> Supplied records:
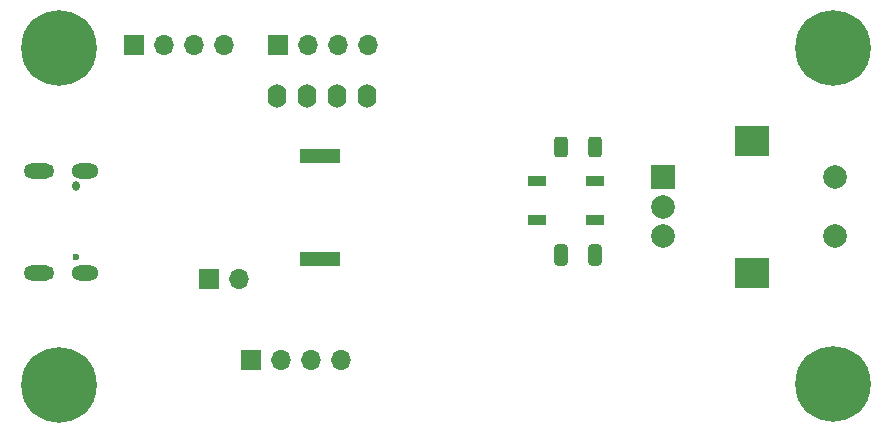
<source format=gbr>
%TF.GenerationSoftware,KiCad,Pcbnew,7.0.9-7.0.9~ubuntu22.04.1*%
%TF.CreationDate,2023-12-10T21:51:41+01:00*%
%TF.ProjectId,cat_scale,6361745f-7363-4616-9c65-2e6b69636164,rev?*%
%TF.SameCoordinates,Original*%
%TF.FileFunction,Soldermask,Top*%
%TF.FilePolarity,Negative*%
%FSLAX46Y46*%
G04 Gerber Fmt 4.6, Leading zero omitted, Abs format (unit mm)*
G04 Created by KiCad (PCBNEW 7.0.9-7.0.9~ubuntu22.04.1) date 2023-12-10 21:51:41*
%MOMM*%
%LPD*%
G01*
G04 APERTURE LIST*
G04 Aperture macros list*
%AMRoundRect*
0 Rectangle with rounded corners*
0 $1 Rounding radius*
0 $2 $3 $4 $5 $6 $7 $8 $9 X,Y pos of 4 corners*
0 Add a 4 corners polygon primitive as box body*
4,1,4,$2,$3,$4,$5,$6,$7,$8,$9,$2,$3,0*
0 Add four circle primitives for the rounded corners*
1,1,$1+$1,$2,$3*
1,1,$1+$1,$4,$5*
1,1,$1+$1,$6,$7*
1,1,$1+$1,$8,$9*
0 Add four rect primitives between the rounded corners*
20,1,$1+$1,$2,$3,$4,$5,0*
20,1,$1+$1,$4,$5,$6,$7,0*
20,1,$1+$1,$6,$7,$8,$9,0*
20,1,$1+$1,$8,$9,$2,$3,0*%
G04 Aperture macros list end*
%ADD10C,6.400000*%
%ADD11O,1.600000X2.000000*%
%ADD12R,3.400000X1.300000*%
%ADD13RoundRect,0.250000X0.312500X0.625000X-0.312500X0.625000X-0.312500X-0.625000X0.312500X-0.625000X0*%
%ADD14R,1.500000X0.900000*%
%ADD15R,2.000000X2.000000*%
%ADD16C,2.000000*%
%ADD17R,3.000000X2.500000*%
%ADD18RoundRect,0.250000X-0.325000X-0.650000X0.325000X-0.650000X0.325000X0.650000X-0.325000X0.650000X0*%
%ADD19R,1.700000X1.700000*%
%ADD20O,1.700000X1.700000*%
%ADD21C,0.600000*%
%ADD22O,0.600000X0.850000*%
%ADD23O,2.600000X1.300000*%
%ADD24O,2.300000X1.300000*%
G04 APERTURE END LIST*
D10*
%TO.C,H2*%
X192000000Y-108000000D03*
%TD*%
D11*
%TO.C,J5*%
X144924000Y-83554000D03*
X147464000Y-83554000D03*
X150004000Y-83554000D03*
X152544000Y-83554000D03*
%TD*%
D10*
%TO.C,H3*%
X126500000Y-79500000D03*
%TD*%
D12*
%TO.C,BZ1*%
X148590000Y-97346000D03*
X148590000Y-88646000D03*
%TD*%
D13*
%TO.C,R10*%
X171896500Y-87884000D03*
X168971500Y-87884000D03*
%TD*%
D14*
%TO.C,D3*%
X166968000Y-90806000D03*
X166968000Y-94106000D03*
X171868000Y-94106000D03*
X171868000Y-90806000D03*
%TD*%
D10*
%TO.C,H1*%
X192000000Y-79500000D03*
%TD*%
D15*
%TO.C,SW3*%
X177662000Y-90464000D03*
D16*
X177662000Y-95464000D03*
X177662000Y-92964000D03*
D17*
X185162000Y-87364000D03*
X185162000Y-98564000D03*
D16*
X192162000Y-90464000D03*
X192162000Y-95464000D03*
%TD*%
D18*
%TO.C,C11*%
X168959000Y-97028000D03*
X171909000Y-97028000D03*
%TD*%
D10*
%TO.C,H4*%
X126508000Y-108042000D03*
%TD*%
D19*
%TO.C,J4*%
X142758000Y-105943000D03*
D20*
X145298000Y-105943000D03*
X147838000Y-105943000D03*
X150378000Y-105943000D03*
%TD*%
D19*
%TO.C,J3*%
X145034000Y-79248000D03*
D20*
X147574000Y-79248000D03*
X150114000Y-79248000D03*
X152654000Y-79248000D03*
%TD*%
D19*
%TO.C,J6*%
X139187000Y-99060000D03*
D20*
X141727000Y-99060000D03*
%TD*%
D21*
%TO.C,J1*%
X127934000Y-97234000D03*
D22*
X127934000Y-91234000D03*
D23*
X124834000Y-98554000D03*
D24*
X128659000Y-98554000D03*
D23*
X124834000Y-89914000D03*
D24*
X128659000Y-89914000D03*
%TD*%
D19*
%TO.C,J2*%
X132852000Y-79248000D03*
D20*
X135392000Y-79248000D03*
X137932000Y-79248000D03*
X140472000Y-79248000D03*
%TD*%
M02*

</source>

* * *

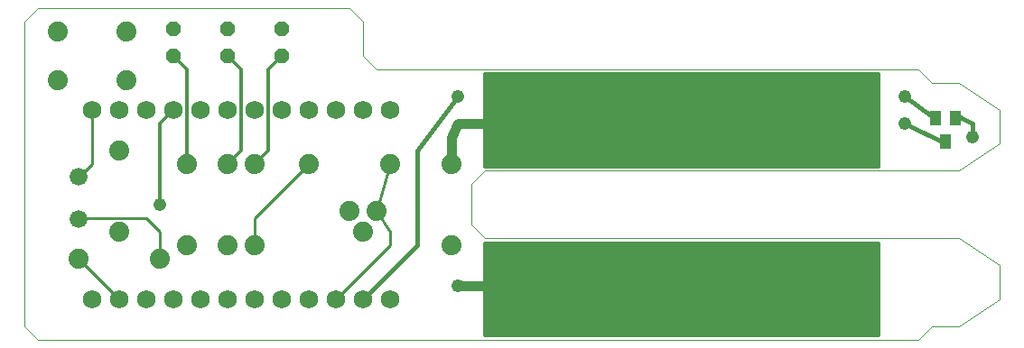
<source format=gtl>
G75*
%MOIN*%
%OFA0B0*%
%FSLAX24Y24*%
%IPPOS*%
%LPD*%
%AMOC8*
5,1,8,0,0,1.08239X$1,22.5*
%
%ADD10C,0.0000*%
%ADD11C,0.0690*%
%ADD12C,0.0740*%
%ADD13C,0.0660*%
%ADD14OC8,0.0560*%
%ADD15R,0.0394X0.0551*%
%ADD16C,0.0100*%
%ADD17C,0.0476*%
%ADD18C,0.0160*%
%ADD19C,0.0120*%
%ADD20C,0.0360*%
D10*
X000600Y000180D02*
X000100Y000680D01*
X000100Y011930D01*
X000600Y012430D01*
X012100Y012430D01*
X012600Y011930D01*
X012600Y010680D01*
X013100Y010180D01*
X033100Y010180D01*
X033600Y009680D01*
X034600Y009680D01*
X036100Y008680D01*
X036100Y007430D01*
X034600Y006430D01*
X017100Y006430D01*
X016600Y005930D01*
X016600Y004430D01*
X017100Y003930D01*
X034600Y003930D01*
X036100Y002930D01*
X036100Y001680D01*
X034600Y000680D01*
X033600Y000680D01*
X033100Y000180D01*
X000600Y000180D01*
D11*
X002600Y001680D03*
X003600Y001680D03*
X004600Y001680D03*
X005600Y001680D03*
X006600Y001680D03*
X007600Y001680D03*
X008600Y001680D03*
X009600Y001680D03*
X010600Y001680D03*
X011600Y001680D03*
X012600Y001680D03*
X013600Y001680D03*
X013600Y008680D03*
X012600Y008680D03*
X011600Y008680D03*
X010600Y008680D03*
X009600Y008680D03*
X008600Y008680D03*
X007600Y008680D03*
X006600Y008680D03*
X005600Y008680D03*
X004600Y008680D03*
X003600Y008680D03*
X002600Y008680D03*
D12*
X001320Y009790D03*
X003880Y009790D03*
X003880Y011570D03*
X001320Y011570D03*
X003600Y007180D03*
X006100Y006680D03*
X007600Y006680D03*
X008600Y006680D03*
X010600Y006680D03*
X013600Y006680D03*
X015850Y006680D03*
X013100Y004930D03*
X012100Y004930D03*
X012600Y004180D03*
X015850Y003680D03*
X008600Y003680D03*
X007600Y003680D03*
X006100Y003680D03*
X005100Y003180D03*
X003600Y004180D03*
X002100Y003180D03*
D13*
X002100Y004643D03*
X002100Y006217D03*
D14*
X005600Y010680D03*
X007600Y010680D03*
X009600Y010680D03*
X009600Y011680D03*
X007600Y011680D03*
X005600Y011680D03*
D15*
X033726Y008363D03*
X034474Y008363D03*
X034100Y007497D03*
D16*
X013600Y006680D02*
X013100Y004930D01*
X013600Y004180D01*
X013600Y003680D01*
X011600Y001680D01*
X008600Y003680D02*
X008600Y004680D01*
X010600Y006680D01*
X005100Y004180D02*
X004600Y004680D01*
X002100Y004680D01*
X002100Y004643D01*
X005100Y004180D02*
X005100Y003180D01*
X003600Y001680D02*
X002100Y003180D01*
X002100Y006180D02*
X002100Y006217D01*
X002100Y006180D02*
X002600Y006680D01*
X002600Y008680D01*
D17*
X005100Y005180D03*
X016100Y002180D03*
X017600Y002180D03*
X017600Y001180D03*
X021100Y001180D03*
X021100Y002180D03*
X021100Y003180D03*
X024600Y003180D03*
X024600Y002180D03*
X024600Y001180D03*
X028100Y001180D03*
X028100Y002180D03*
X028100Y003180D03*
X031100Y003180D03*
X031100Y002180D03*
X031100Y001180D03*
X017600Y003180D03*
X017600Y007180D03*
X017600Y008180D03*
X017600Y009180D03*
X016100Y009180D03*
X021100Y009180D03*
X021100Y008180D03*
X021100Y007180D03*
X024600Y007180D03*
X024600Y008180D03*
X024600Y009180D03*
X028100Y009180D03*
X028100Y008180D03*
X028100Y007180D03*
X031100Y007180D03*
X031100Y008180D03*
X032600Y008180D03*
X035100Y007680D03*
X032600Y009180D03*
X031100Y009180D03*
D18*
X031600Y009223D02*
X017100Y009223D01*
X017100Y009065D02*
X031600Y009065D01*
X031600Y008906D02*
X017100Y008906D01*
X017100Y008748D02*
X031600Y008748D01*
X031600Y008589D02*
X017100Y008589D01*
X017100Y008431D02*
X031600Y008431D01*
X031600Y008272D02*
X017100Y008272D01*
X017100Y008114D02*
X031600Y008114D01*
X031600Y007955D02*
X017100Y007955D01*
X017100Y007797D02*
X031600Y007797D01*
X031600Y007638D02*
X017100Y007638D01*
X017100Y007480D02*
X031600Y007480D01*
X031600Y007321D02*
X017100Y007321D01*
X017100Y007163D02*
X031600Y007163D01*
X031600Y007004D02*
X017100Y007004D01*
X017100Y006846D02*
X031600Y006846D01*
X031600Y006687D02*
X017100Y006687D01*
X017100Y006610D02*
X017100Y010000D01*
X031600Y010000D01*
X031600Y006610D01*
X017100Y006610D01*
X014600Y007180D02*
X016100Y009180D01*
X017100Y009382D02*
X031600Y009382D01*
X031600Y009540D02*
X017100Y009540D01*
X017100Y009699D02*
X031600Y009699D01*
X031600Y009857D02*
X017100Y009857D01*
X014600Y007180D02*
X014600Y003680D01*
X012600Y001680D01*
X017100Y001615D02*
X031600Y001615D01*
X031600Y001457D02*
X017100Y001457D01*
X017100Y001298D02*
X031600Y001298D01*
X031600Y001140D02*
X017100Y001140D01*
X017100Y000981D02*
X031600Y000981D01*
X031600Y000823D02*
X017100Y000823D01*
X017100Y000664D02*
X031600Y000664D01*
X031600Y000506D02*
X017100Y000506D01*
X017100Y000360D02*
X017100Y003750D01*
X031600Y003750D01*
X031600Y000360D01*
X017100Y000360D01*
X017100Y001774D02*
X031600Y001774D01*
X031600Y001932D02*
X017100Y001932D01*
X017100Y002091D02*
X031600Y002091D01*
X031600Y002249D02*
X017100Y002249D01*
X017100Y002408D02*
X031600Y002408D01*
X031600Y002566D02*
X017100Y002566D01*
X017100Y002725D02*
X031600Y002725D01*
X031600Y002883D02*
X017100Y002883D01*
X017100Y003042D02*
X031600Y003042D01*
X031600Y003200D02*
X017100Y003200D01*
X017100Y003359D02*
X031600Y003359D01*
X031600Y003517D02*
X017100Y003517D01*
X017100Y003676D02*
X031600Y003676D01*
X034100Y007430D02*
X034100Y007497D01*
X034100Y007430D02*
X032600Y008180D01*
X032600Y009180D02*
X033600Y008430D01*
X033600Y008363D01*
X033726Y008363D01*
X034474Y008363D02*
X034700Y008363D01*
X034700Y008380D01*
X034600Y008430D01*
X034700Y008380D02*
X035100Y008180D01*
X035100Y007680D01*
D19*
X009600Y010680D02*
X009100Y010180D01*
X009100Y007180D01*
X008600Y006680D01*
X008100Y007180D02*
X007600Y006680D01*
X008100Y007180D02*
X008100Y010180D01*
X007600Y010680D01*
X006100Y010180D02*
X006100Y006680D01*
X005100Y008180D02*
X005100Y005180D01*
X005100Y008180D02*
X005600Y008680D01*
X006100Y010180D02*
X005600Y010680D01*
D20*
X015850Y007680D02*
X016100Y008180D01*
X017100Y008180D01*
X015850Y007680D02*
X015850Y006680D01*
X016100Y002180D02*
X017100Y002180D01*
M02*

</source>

> Brief: Go line by line through the records above and copy each one containing "four".

> Output:
0 Add four circle primitives for the rounded corners*
0 Add four rect primitives between the rounded corners*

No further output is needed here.